- Born: July 23, 1983 (age 43)
- Occupations: Writer, Artist, Producer
- Writing career
- Pen name: J.V. Kyle, Jay Vee and Trevor Jones
- Genres: Science fiction, horror and fantasy
- Notable work: Legacy of Kain: Soul Reaver – The Dead Shall Rise
- Website: www.joshuaviola.com

= Josh Viola =

American author (born 1983)

Joshua "Josh" Viola (born July 23, 1983) is a science fiction/fantasy/horror writer and producer best known for Legacy of Kain: Soul Reaver – The Dead Shall Rise and his companies Hex Publishers and Bit Bot Media.

==Background==
Viola is co-founder and co-owner of Frontière Natural Meats, a meat processing business co-founded and co-owned by his father and brother.

Viola co-wrote novels The Bane of Yoto with Nicholas Karpuk and Blackstar with Keith Ferrell, both published by Klayton of Celldweller's media imprint, FiXT. He directed the animated music video for Klayton's "Unshakeable".

Viola co-founded the Hex Publishers imprint with Dean Wyant in 2014. He published anthologies Nightmares Unhinged and Cyber World (co-edited with Jason Heller), and the slasher comic book series True Believers, co-written with Stephen Graham Jones. He and co-editors Carina Bisset and Hillary Dodge shared a 2022 Colorado Book Award for the Shadow Atlas: Dark Landscapes of the Americas anthology. In 2021, Hex partnered with StokerCon to produce the souvenir anthology for the Horror Writers Association's first online convention, with Viola acting as editor. In 2022, Hex partnered with startup Random Games to launch the blockchain-based Unioverse videogame franchise, with Viola in the role of Creative Director of Novelization and Comics. Random Games closed in 2026, citing funding struggles before Bit Bot acquired the rights to the IP. Viola was also credited as an executive producer on a 2025 reboot of sword and sorcery film Deathstalker, and horror film Shelby Oaks.

**Stored data**
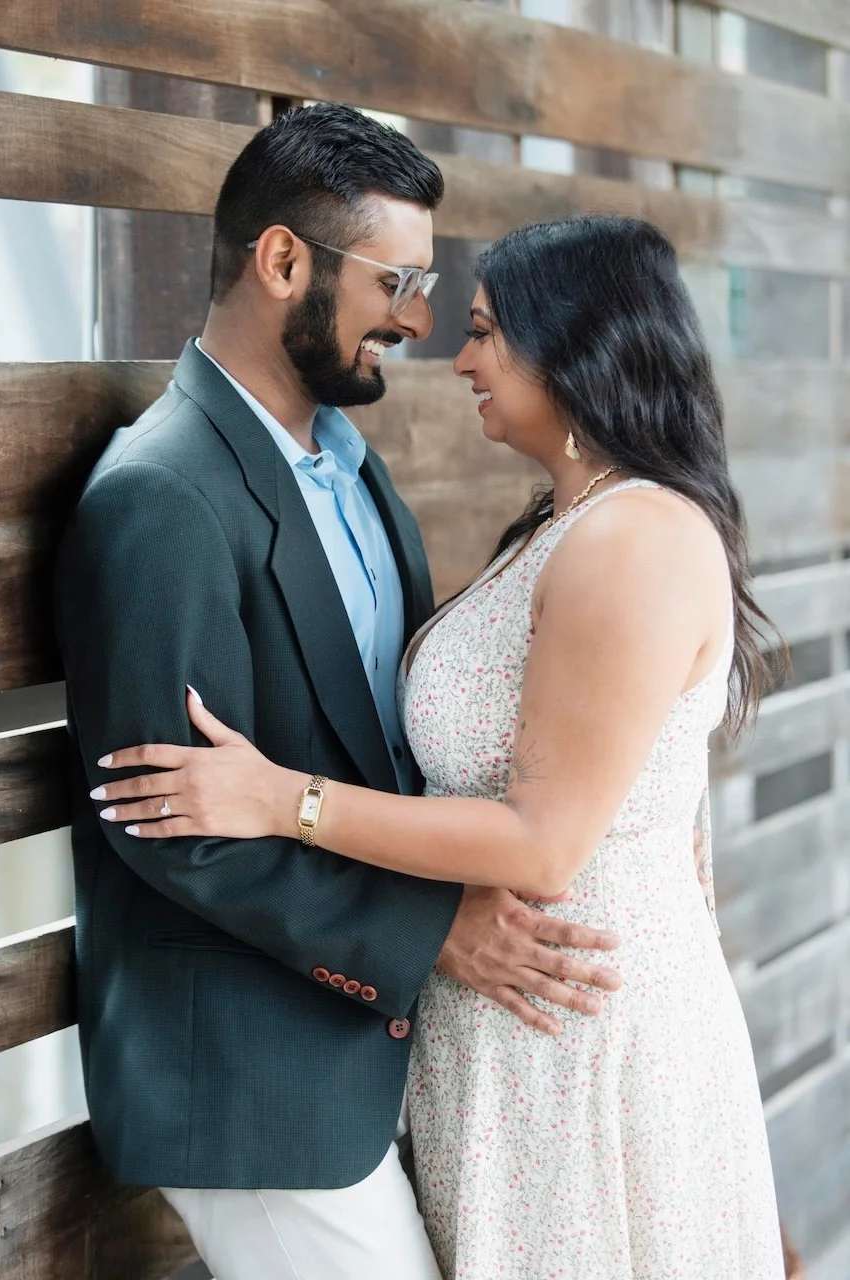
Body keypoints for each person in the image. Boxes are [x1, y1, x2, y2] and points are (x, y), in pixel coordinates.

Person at [98, 215, 787, 1278]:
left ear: (573, 341)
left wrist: (285, 798)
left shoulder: (633, 536)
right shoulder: (559, 526)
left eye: (484, 331)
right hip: (506, 1039)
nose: (457, 354)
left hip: (576, 1037)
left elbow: (544, 838)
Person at [54, 108, 621, 1280]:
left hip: (363, 1055)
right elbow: (174, 828)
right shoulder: (158, 495)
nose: (417, 318)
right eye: (398, 279)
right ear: (281, 263)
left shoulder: (356, 475)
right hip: (251, 1085)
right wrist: (435, 931)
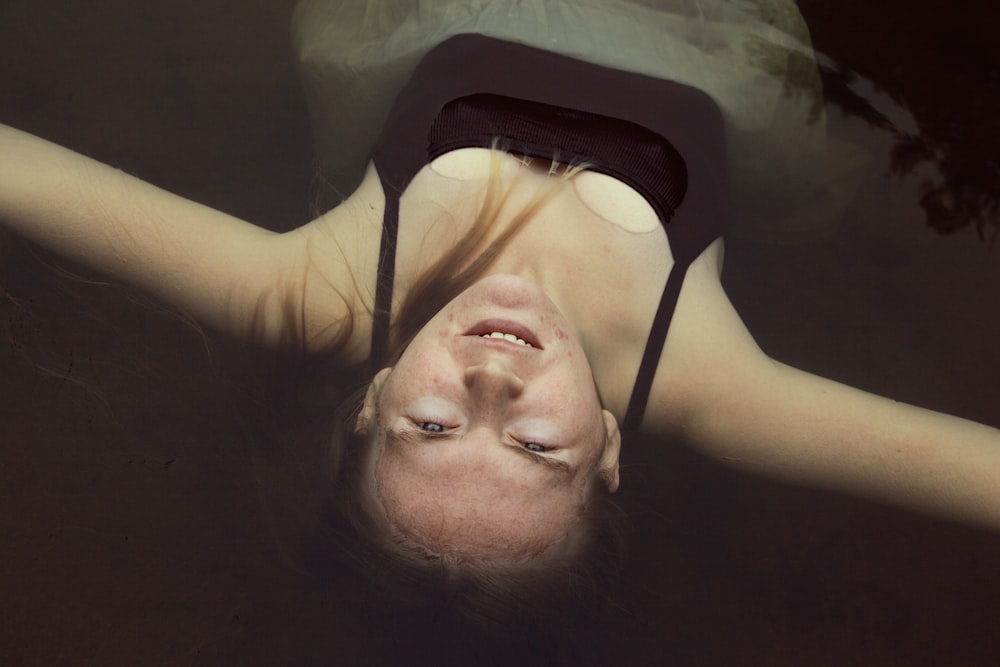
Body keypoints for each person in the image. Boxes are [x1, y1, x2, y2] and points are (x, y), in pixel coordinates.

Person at [2, 0, 998, 604]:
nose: (493, 378)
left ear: (372, 401)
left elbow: (32, 180)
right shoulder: (701, 382)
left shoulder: (314, 296)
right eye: (533, 447)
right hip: (714, 29)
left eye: (431, 425)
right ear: (606, 452)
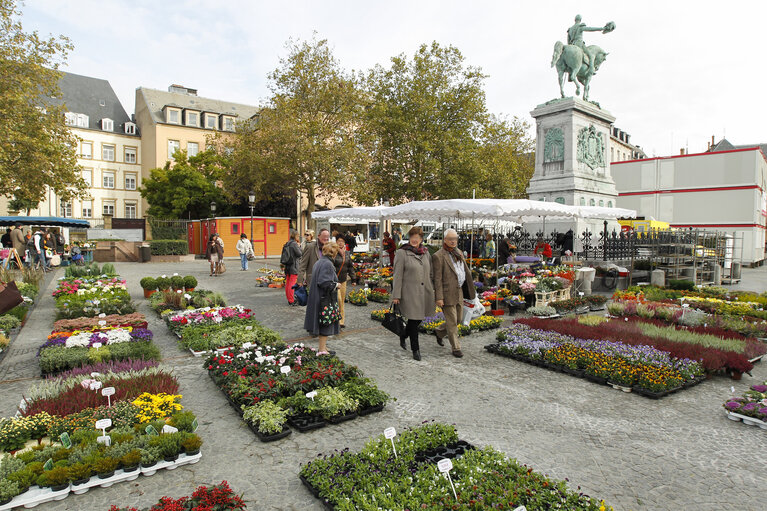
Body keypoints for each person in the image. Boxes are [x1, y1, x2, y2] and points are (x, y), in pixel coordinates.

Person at [392, 227, 435, 361]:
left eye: (418, 237)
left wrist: (432, 288)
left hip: (425, 292)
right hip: (409, 293)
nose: (415, 240)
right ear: (409, 238)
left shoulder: (426, 253)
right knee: (413, 319)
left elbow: (431, 272)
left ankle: (404, 335)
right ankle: (415, 350)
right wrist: (396, 295)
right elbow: (397, 276)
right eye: (412, 237)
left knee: (419, 319)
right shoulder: (402, 253)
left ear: (422, 239)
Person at [432, 228, 476, 358]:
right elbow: (437, 279)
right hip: (446, 293)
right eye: (450, 239)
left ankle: (439, 332)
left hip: (459, 291)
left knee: (458, 319)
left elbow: (463, 270)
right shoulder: (438, 256)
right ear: (445, 240)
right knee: (452, 322)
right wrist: (439, 297)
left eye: (455, 239)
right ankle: (456, 348)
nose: (453, 241)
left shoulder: (459, 253)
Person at [304, 241, 341, 355]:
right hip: (324, 299)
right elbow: (324, 282)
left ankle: (323, 347)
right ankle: (322, 349)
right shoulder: (327, 264)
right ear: (334, 253)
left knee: (323, 323)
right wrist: (336, 285)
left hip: (317, 297)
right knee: (325, 323)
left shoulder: (319, 262)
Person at [333, 241, 356, 328]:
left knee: (342, 300)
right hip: (335, 281)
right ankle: (335, 318)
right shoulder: (334, 252)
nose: (340, 243)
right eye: (338, 241)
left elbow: (350, 267)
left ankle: (341, 321)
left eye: (342, 241)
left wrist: (353, 278)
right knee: (338, 299)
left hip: (343, 280)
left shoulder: (346, 254)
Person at [282, 229, 303, 305]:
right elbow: (300, 254)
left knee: (288, 283)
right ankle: (291, 300)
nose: (298, 237)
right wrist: (299, 246)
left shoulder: (287, 243)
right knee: (292, 284)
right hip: (293, 266)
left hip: (287, 265)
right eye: (298, 236)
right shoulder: (294, 244)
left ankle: (289, 298)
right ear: (295, 236)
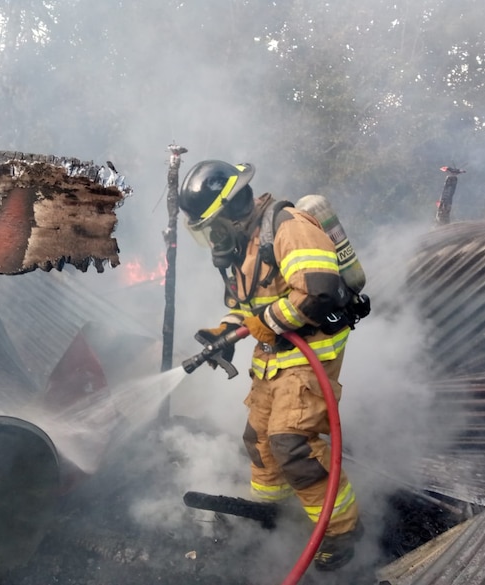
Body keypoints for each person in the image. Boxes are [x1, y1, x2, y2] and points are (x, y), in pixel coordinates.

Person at [178, 159, 364, 572]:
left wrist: (265, 324)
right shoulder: (243, 247)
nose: (211, 237)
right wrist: (221, 335)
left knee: (290, 443)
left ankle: (341, 531)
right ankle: (276, 516)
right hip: (272, 359)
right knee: (258, 438)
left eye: (211, 224)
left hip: (309, 355)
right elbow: (248, 312)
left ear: (230, 209)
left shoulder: (287, 227)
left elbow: (318, 291)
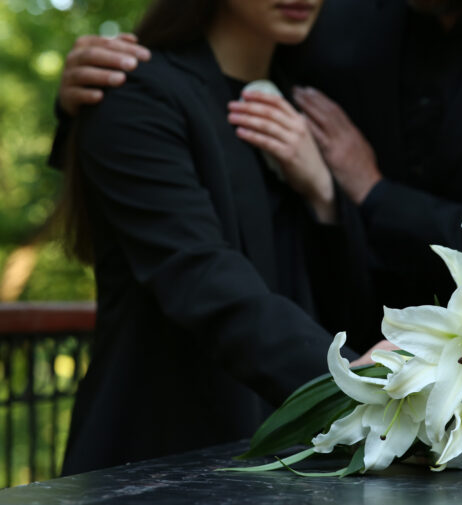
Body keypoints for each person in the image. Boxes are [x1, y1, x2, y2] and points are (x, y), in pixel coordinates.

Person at [54, 0, 462, 329]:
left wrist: (370, 192)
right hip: (297, 358)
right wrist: (90, 104)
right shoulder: (321, 14)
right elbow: (211, 93)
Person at [56, 0, 386, 476]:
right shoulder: (135, 92)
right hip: (156, 462)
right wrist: (347, 383)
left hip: (292, 466)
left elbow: (325, 291)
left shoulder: (309, 108)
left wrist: (323, 197)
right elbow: (199, 275)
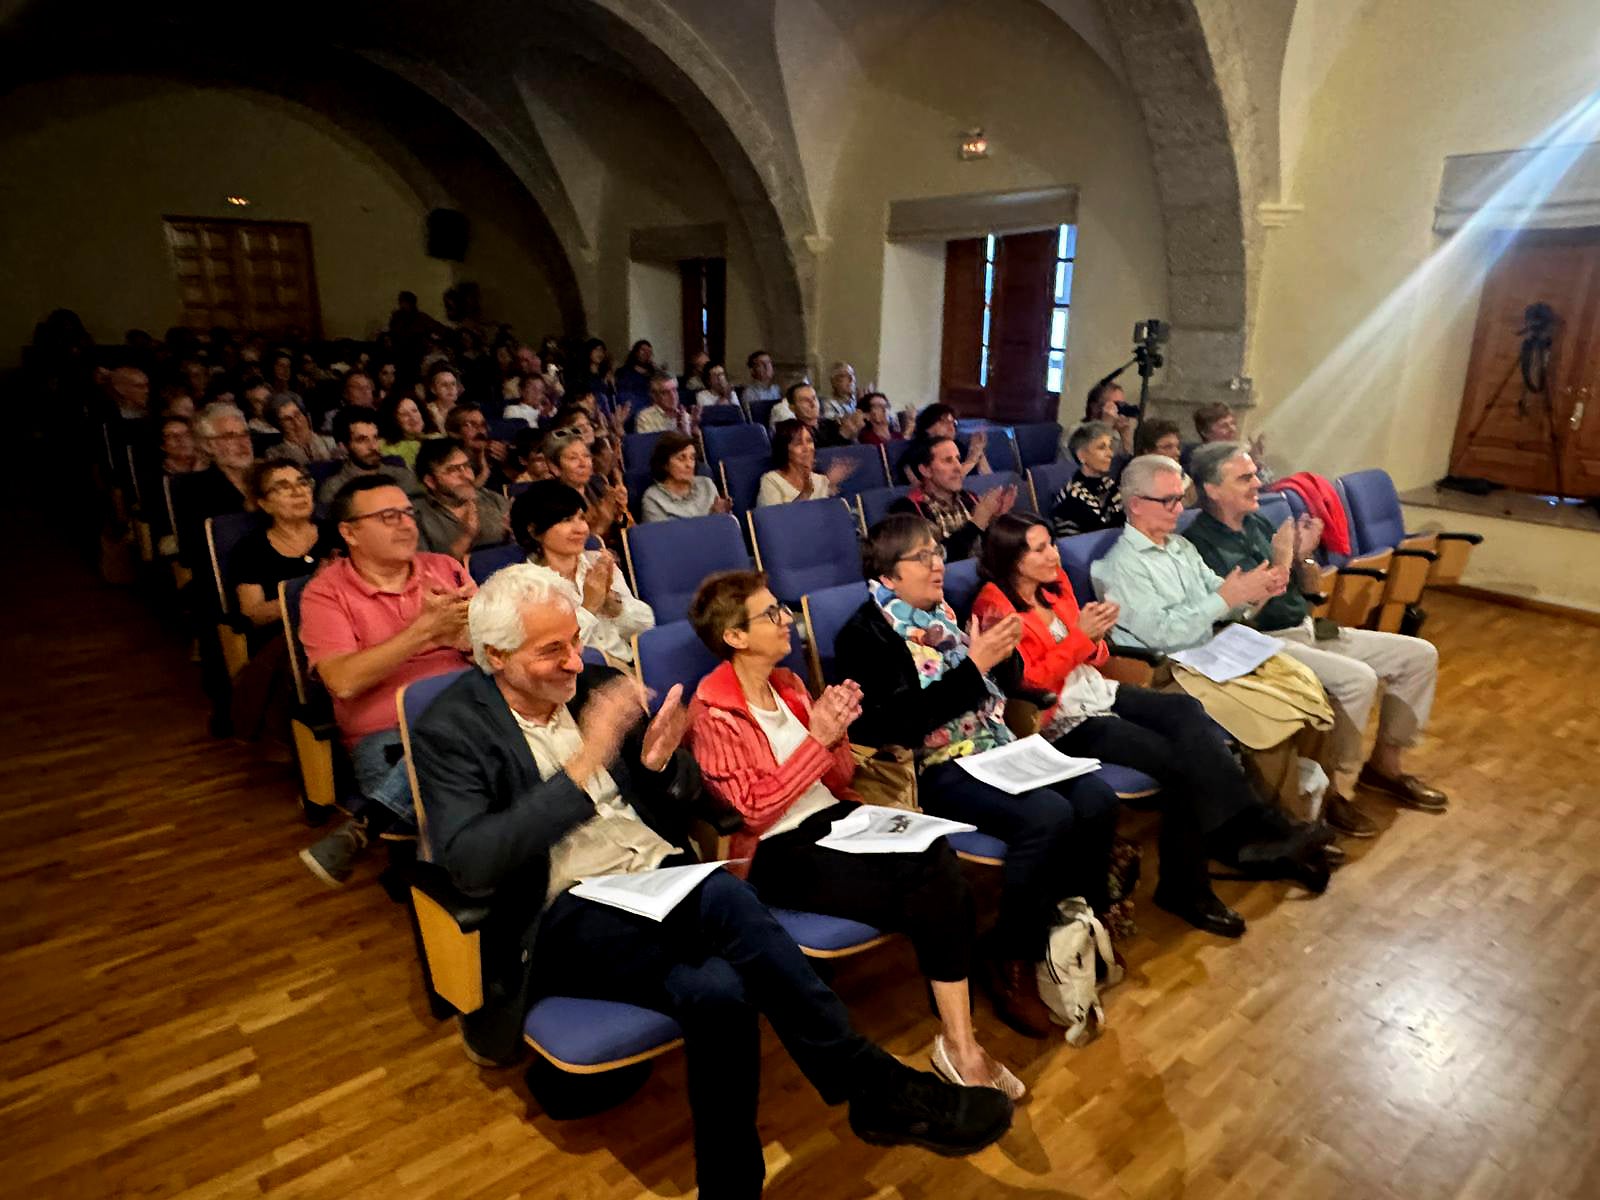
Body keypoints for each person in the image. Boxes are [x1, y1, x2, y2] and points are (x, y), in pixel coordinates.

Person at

**Assignment**
Output the passage of the Josh Viola biography between "- Occupations: Writer, Artist, Producer" and "author (born 1983)", inclusive, copied character for character. The entries are separate material and have no connection to the Josh Viola biography.

**Result of the task**
- Occupations: Writer, Artist, Producer
- Writing career
- Pen name: J.V. Kyle, Jay Vee and Trevor Jones
- Genres: Science fiction, horror and fantasy
- Notable work: Legacy of Kain: Soul Reaver – The Dead Shall Rise
- Website: www.joshuaviola.com

= Josh Viola =

American author (born 1983)